But only if you think it is.

Like many of my stories, this one has a front end (the present) and a back (the past.) I’ll start with the past.

1980

I was living in a fifth floor walkup in the scary northern tip of Manhattan, trying to get someone—anyone!— to pay me to write music. For over a year I schlepped the long way downtown on the A Train to meet potential buyers, my demo tape clutched in sweaty palms and my gut in the vise-grip of terror. The nest egg I’d accumulated on rock-and-roll tours dwindled. I only stayed alive thanks to my girlfriend up in Connecticut, who fed me on weekends.

I finally found someone who paid me to compose. As such things go, I soon found another, then another, until I was on my way to nice career. But periodically, I still had to sell people on my music. And despite my success, I still hated the selling. Hated sitting in someone’s office as my tape played, watching someone’s deadpan face for signs of approval as they stared out some corporate window.

I had good reason to loath that experience. I’d invested my music with deep, even intimate feelings. And there I sat before a stranger, those feelings revealing themselves in sound.I don’t know that I’ve ever felt so vulnerable.

When we speak of artists selling their art, its often phrased as “selling yourself.” That’s a mistaken notion, and sadly one that artists themselves often have.
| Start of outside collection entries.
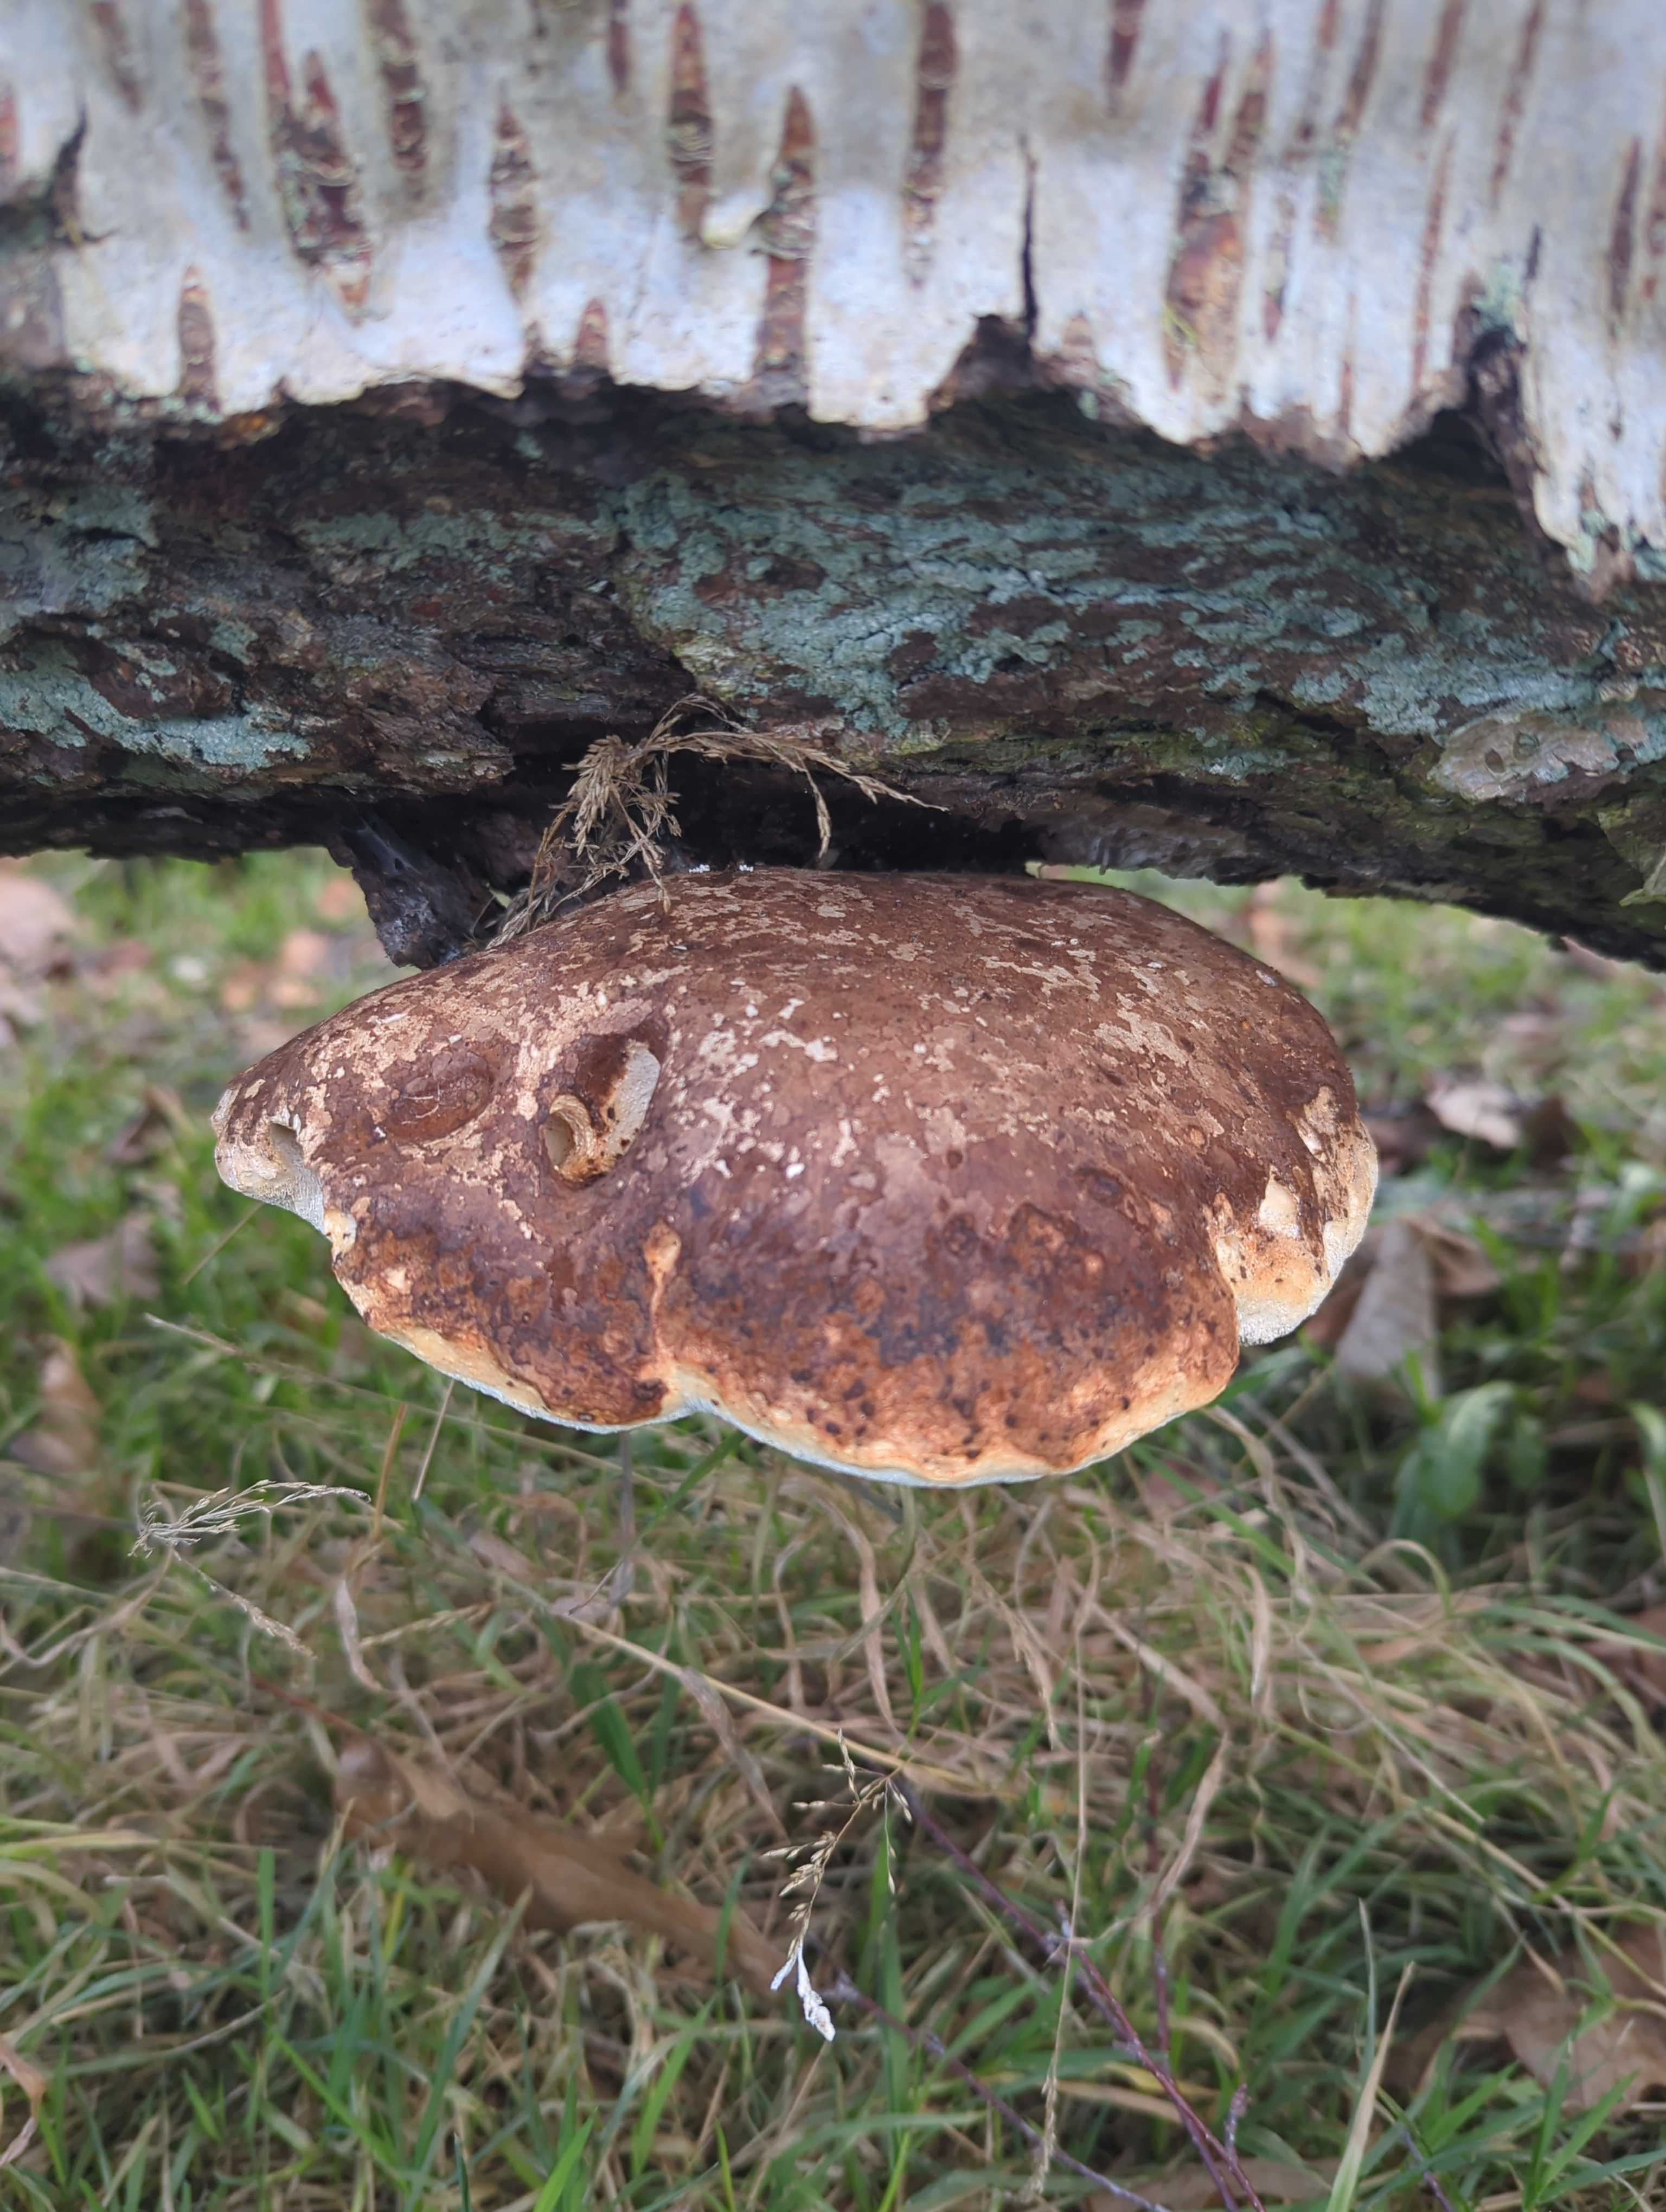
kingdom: Fungi
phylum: Basidiomycota
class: Agaricomycetes
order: Polyporales
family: Fomitopsidaceae
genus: Fomitopsis
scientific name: Fomitopsis betulina
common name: birkeporesvamp
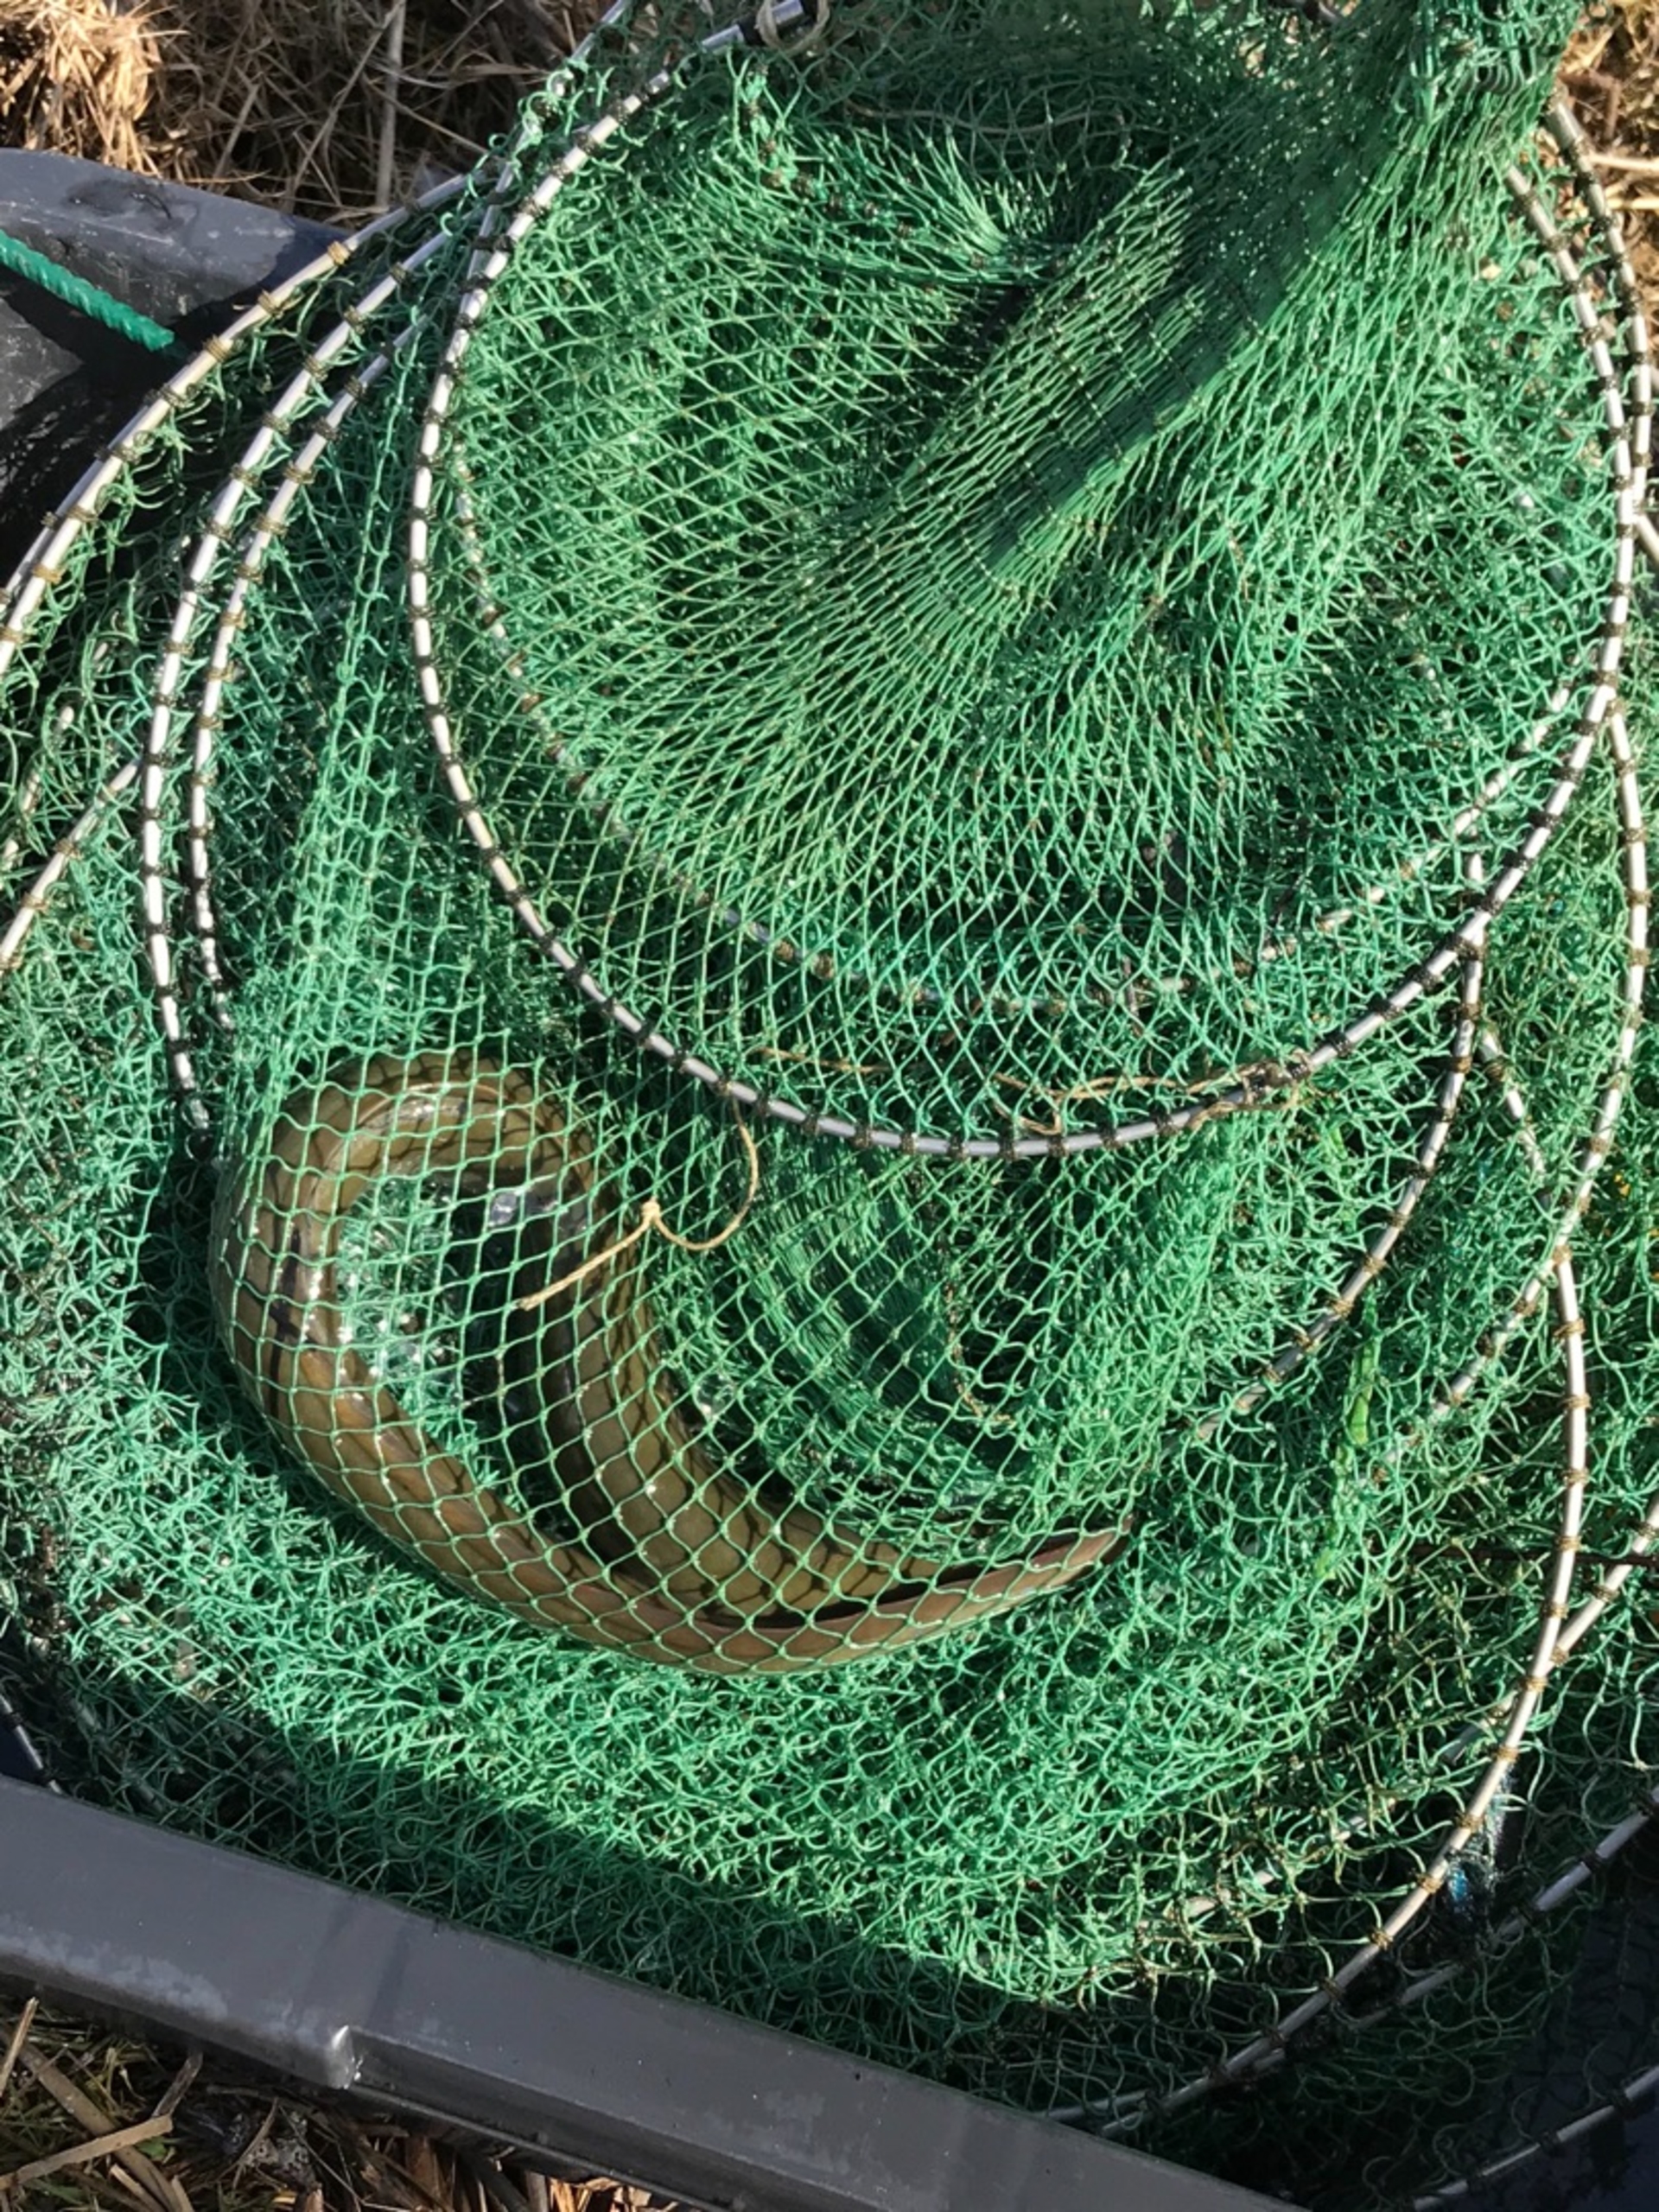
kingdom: Animalia
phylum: Chordata
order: Anguilliformes
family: Anguillidae
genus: Anguilla
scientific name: Anguilla anguilla
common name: Europæisk ål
Even if we invest our work with our deepest thoughts and feelings, it isn’t us. As we create our art and it makes its way out into the world, we are always separate from it, autonomous, breathing creatures. Whether someone loves it or hates it doesn’t alter that fact. But it doesn’t feel that way.

What we fear most is rejection. For those of us who experienced less than perfect parenting, the rejection of our art can feel personal. Existential, even.

NOW

My first novel was published at the end of January. It became immediately obvious that if I wanted anyone other than friends and family to read it, I would have to market it. And unlike my music, which I hawked to a limited set of gatekeepers, I was going to have to take on the public.  The enormous, anonymous (and therefore inscrutable) public.

The prospect was terrifying. And my marketing chops were rusty. I’d been living lazy on royalties and hadn’t sold so much as a guitar pick in years.

But a funny thing happened on the way to that Artist’s Special Hell of selling your art. To my great surprise, I started enjoying it.

The first moment of this joy came when I was walking our puppy at the dog park. I asked a woman there what kind of books she reads.

“Mysteries.”

“Funny, that’s what I write. And I just published one…”

She not only bought my novel, but gave it a positive review on Amazon. The whole process had been…fun. And as it unfolded, I saw a rare part of my personality emerging—the public part. I’m usually your typical writer, living the life of a hermit, rarely seeing people. As I marketed my book that started changing, and I didn’t mind it at all.

I have no idea how to market my book. The internet has a about twenty million ideas, and I’ve been sifting through them, trying to get a clue about what would make people want to buy. What I’ve found is that I need to try stuff. Do stuff, and see what happens.

So I’ve been doing stuff. I heard from a fellow thriller writer from the UK and he sent me a bunch of links and before I knew it I was on his Instagram page. What the hell was Instagram? I started digging into it. I posted some pictures, got some likes, and started discovering book bloggers.

Another writer told me about Medium.com. I went there, set up an account and started posting. The editors picked up one of my pieces. So I went to my moribund Twitter account and…tweeted about it.

What I’m trying to illustrate here is that I was doing stuff on the fly, making quick decisions and letting my freak flag fly—the one that flies from the lateral thinking, creative part of my brain. And damn if it didn’t feel good.

As I dug into Instagram I found it to be a mystery—a complicated, convoluted puzzle. Like all puzzles, I wanted to solve it. I had to laugh. What had compelled me to write my mystery/thrillers in the first place, but my love of unsolved mysteries? And what greater mystery is there today than that of social media?

One of the reasons the prospect of marketing my book was so daunting was that I was taking the wrong approach—that of a producer. I spent years producing bands, then years producing library music CDs. And my books are productions.

Good producers are worriers. Whether it’s recordings or novels that they’re producing, they agonize over every chord, every clause. They worry half the day and more than half the night. And they project their fears into the future. What could go wrong down the road, when it comes time to mix this song, or when the story approaches its denouement?

If you’re among a million other writers trying to get your pages in front of readers, there’s no time to worry.

Which gets back to my title—the idea that marketing art is only hell if you think it is. I’ve always seen myself as a glass-half-empty guy. It’s only recently that I’ve been hearing about exciting advances in neuroscience that suggest we’re all that way as a species, and have evolved that way for very good reasons. But that we can also change.

As a writer trying to get my book read, I’m holding a very empty glass. But as long as I keep pouring stuff into it—pouring it fast, without worrying too much about it—I forget that the glass is so empty. And as long as I don’t dwell on that, I have the energy to keep pouring.

And the faith that if I don’t stop pouring, eventually it will be full.